Saved entries
* * * * * * * * *

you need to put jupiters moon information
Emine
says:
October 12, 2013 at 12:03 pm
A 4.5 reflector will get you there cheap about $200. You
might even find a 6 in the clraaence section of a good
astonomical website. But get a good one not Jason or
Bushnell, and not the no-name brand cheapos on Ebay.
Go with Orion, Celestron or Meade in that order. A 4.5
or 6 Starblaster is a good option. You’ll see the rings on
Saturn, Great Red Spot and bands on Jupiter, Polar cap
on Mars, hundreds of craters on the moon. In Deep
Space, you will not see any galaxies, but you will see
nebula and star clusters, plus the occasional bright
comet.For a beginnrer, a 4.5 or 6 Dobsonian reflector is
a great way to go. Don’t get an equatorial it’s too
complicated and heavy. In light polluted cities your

* * * * * * * * *

• WHAT NEEDS TO BE DONE:
Find all the lines with "reflector" in the data and copy them.

• WRITTEN SOLUTION:
A 4.5 reflector will get you there cheap about $200. You
comet.For a beginnrer, a 4.5 or 6 Dobsonian reflector is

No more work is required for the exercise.